[[ PASSAGE SHOWN open ]]

Then we have the cases which are difficult to determine A classic example is Tolstoi’s ‘Kreutzer Sonata’. Pozdnyshev certainly resembles an unreliable narrator. He is repellent, ‘every now and again he uttered strange sounds, as if he were clearing his throat or beginning to laugh, but breaking off in silence’. He is a murderer, and his proposal for reforming social morals would render humanity extinct. But the liberated lady, and the conservative gentleman, with whom he argues in the novella’s opening scene, are both made to look unsatisfactory. He knows his limitations, he has the last word, and the novella’s two epigraphs from Matthew - which have not been selected by him - both endorse his views on celibacy. Whether or not we read

Pozdnyshev as reliable, however, really depends on whether we find it credible that a flesh and blood person would create an implied author who holds these views. We know from Tolstoi’s extra-literary comment on the novella, that he held them himself.

Nabokov’s Lolita has generated a different kind of critical controversy. It is a brilliant novel in which the implied author gives us laughs at every line. But he also gives us hundreds of pages of the narrative perspective of a paedophile who, for at least the first part of the novel, is almost constantly in a primed state of lust. Moreover, the humour is that of the implied author, not Humbert himself. Readers’ reactions to the novel vary: some are queasy in the presence of paedophilic meditations. The supposed editor, editing the prison papers of Humbert Humbert, writes in his introduction: ‘I have no intention to glorify ‘H.H.’ No doubt, he is horrible, he is abject, he is a shining example of moral leprosy But how magically his singing violin can conjure up a tendresse, a compassion for Lolita that makes us entranced with the book while abhorring its author! ’ The implied author is parodying this local unreliable narrator. So at what level is the narrative unreliable?

Nabokov is rather more direct in his non-fictional: ‘On a Book Entitled Lolita\ He claims that people felt let down because they expected pornography but found literature. He then goes on: ‘That my novel does contain various allusions to the physiological urges of a pervert is quite true. But after all we are not children, not illiterate juvenile delinquents, not English public school boys who after a night of homosexual romps have to endure the paradox of reading the Ancients in expurgated versions’, which doesn’t address the point that the most stable readers with the richest sense of humour may find Humbert’s prolonged company, particularly in the first half of the novel, distasteful.

Nabokov is also responsible for perhaps the most spectacular case of unreliable narration I know: Pale Fire. This is a 999 line poem supposedly by an American poet named John Shade, copiously annotated by his colleague, Charles Kinbote. Kinbote reads the poem largely in relation to the history of the deposition of King Charles II,

the Belovced, of his escape from Zembla, and of a man named Gradus’s failure to assassinate him. However, a reading of Shade’s eccentric but otherwise undistinghished poem, gives one very little basis for such a reading. Moreover, Kinbote’s notes are self-serving. The point is that Nabokov has created an ontological conundrum which cannot be resolved.

It is a work which makes you reflect not just on literary criticism but also on the nature of fiction itself, and the rules which determine reality within it. And if we’re thinking in these terms, unreliability in a narrator can really be pretty broadly defined. Moreover there is an overarching unreliability in all fiction. Briony Tallis asks ‘how can a novelist achieve atonement when, with her absolute power of deciding outcomes, she is also God?’ Likewise, how can a novelist determine what is unreliable? By playing God.

[[ PASSAGE SHOWN closed ]]
[[ PROVIDED MATERIAL open ]]

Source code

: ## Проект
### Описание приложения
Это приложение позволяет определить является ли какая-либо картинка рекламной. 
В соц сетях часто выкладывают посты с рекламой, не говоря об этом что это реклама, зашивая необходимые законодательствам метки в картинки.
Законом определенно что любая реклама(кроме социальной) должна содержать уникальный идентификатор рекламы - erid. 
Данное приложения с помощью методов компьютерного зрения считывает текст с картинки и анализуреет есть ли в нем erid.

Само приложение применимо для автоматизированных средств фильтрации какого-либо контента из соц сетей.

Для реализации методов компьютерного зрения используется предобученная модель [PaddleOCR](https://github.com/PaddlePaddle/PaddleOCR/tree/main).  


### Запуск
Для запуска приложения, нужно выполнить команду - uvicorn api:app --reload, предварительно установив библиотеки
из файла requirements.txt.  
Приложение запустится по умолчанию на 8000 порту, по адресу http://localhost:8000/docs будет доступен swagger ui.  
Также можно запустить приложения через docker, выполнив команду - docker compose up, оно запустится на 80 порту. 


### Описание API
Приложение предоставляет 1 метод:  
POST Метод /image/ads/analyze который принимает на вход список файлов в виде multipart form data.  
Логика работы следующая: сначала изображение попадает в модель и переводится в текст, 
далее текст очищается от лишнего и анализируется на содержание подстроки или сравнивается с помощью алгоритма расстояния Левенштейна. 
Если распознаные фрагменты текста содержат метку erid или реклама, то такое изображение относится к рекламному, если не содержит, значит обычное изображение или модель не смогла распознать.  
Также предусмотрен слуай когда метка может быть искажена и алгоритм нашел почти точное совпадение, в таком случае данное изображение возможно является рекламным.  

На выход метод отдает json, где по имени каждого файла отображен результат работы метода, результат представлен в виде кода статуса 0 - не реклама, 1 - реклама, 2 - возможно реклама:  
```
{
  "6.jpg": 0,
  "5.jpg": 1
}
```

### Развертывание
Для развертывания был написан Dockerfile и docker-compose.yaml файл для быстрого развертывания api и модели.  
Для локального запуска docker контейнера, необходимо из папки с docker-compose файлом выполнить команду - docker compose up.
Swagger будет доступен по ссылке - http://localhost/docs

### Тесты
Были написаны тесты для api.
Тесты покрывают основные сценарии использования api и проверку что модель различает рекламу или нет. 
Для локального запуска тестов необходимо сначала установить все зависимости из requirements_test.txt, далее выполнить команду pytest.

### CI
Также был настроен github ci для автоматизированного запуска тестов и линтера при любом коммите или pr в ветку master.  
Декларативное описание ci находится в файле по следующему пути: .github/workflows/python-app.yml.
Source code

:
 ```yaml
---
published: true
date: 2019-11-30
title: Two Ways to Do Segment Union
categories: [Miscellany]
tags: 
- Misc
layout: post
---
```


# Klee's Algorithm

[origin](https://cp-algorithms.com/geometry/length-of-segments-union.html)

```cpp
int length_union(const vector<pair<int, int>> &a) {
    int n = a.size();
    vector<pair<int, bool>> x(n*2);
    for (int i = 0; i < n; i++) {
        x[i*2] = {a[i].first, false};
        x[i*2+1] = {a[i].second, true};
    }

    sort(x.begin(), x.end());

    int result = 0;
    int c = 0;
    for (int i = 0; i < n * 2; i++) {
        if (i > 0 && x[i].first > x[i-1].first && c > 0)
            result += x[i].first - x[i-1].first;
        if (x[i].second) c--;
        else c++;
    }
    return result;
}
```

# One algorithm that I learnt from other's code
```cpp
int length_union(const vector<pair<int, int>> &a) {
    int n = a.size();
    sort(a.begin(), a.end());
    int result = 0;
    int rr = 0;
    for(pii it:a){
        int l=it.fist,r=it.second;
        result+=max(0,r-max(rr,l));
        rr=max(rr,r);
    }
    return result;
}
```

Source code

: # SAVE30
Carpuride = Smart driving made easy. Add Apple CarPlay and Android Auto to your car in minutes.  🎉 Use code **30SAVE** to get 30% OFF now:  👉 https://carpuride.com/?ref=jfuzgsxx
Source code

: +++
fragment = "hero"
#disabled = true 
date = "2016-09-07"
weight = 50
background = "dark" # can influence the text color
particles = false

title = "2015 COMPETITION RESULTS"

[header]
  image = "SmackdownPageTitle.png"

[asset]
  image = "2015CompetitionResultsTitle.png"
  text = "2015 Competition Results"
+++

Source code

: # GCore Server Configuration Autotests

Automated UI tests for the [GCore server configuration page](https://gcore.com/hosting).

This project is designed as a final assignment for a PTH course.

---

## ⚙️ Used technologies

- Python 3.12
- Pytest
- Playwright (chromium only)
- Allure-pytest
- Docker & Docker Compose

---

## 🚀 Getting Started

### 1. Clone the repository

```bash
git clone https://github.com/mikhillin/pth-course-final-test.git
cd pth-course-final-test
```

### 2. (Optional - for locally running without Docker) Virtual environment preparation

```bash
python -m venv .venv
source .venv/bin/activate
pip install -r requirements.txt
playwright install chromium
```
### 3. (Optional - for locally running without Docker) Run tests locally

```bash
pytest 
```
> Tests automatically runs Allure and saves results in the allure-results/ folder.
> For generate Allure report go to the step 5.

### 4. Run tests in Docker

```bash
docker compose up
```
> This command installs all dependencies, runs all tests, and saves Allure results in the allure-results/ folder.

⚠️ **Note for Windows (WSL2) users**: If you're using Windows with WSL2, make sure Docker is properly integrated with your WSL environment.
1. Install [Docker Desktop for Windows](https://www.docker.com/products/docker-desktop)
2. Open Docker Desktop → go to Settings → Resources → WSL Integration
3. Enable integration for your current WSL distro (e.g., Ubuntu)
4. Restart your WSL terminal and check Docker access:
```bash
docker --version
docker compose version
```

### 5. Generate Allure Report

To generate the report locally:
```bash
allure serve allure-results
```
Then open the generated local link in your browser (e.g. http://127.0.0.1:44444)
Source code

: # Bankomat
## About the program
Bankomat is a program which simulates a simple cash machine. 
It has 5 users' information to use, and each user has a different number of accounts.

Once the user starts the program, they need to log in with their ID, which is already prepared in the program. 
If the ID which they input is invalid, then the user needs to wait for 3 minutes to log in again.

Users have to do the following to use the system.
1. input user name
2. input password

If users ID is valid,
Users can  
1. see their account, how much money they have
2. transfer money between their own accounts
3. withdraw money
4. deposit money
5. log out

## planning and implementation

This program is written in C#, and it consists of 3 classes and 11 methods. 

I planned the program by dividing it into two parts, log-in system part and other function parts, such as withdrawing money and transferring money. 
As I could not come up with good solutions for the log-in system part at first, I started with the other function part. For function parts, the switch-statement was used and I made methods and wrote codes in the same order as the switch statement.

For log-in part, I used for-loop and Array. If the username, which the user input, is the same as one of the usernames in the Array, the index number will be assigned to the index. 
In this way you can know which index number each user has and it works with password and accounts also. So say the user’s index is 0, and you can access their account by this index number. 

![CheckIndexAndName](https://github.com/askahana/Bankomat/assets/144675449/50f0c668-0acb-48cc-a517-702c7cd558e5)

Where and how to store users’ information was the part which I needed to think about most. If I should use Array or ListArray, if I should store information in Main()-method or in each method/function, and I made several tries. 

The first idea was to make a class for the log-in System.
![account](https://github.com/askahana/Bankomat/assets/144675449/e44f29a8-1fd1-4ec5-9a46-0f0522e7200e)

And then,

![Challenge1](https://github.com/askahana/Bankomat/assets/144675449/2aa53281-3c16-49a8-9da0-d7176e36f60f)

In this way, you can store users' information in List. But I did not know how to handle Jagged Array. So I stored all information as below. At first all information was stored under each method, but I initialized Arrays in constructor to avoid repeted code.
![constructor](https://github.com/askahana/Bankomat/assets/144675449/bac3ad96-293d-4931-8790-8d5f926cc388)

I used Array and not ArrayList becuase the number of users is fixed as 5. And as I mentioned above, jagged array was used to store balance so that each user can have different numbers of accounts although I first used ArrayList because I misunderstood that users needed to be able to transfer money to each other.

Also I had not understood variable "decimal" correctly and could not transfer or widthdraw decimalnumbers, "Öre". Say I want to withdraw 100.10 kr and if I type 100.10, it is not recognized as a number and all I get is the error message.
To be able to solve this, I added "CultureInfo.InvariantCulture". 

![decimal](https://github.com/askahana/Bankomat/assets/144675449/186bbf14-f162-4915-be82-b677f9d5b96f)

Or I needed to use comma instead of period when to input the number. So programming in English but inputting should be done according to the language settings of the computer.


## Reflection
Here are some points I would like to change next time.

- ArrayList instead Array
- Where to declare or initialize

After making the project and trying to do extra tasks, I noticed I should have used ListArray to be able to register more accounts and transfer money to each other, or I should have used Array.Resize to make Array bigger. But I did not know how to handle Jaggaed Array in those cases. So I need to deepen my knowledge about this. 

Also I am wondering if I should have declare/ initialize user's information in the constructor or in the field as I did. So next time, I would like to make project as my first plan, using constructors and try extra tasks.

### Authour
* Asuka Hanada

[[ PROVIDED MATERIAL closed ]]

▶ DESCRIPTION OF THE TASK:
From the passage on unreliable narrators, pull out the exact wording starting with "Pozdnyshev as reliable, however, really" and going on through "held them himself.".

▶ EXPECTED ANSWER:
Pozdnyshev as reliable, however, really depends on whether we find it credible that a flesh and blood person would create an implied author who holds these views. We know from Tolstoi’s extra-literary comment on the novella, that he held them himself.